- _Set problem A_:
In the review, starting with "It’s absurd, hectic, and" and going on through "I can give.", write the passage again, substituting "very funny" for "hilarious".
- _Set problem B_:
Condense the paragraph of the review that begins "Kathmandu is ruled by an AI called Karma" into a short bulleted list that keeps its main facts.

The Lord of Tuesday (a very prestigious title we’re told, there’s only seven days after all) receives help from the mysterious very disturbing outcast Bhan Gurung who likes nothing more than a good genocidal night out and a bag of pistachios. Together they try to take over Kathmandu which has become one of the most advanced cities worldwide. I really like that the story is set here rather than the traditional settings of London/Tokyo etc. It makes sense that a djinn would wake up in Southeast Asia. Too often an author will try to force the location to be their hometown (understandably so); it’s very cool to see a city be used more organically.

Kathmandu is ruled by an AI called Karma which freely provides basic needs (food, water, shelter etc) to everyone. Money has been abolished, replaced with a karma system – good deeds build up one’s karma count, letting them use it as a currency. It’s an interesting depiction of a utopian post-capitalist society while deconstructing why the concept didn’t work as perfectly as its designers intended. A serious critique of this situation a la Brave New World would be fascinating but it’s a mistake to think this book is that. Extremely tongue-in-cheek, The Gurkha and the Lord of Tuesday mocks the vain, hyper-masculine warrior god trope in a gonzo, crackpot, lightning fast story. It parodies and exaggerates sword-and-sorcery heroes, but does so affectionately.

With characters like Gurung, who keeps pushing towards the goal of conquering the city by playing on an immortal, all-powerful djinn’s insecurities pride, and ReGi, the teenage djinn who grants wishes (read: sells weed) and listens to classic kpop, the book is impossible to take seriously. 

It’s absurd, hectic, and hilarious while prodding the redaer along with just some light commentary on the dangers of utopian society and AI-controlled decision making. Immediately after finishing the book, Escape to Baghdad! jumped straight to the top of my TBR – and perhaps that’s the simplest and most effective endorsement of the book I can give.

- _Collected data_:
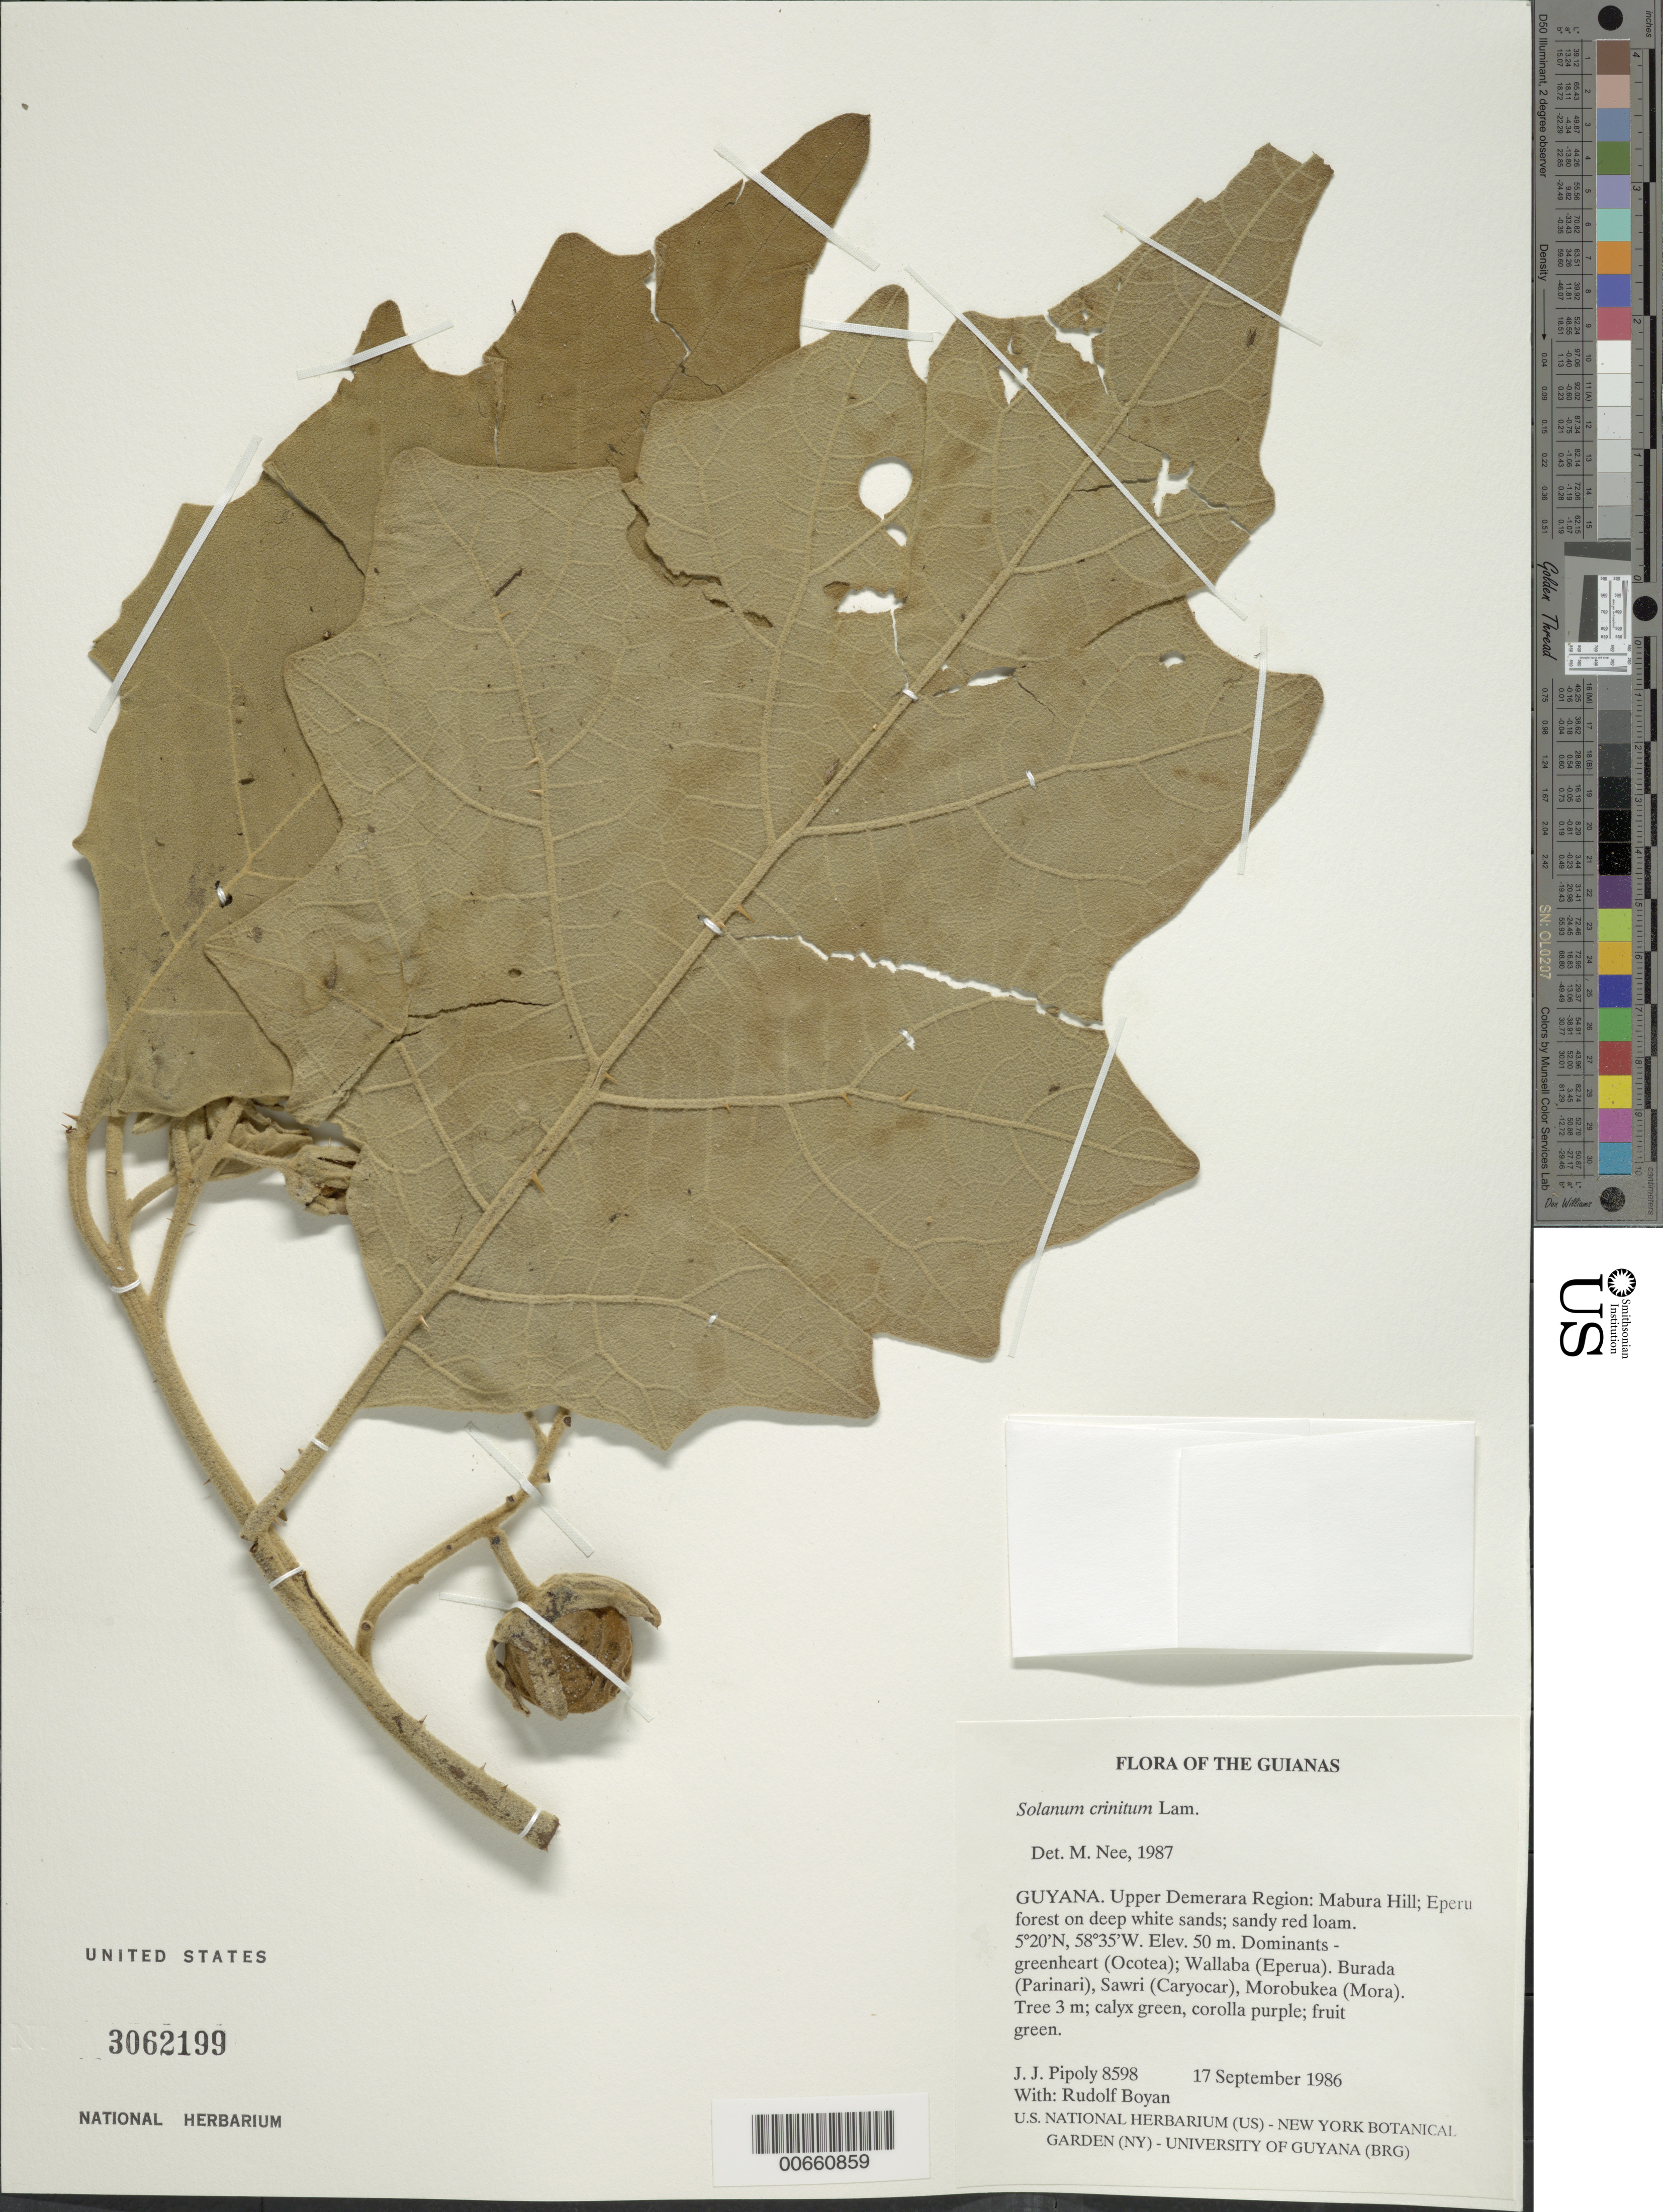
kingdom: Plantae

- _Complete response A_:
It’s absurd, hectic, and very funny while prodding the redaer along with just some light commentary on the dangers of utopian society and AI-controlled decision making. Immediately after finishing the book, Escape to Baghdad! jumped straight to the top of my TBR – and perhaps that’s the simplest and most effective endorsement of the book I can give.

- _Complete response B_:
- Kathmandu is ruled by an AI called Karma, which freely provides basic needs such as food, water and shelter to everyone.
- Money has been abolished and replaced with a karma system. Good deeds build up a karma count that can be used as currency.
- The book depicts a utopian post-capitalist society while deconstructing why the concept didn't work as perfectly as its designers intended.
- It is not a serious critique in the manner of Brave New World.
- It is extremely tongue-in-cheek and mocks the vain, hyper-masculine warrior god trope in a gonzo, lightning-fast story.
- It parodies and exaggerates sword-and-sorcery heroes, but does so affectionately.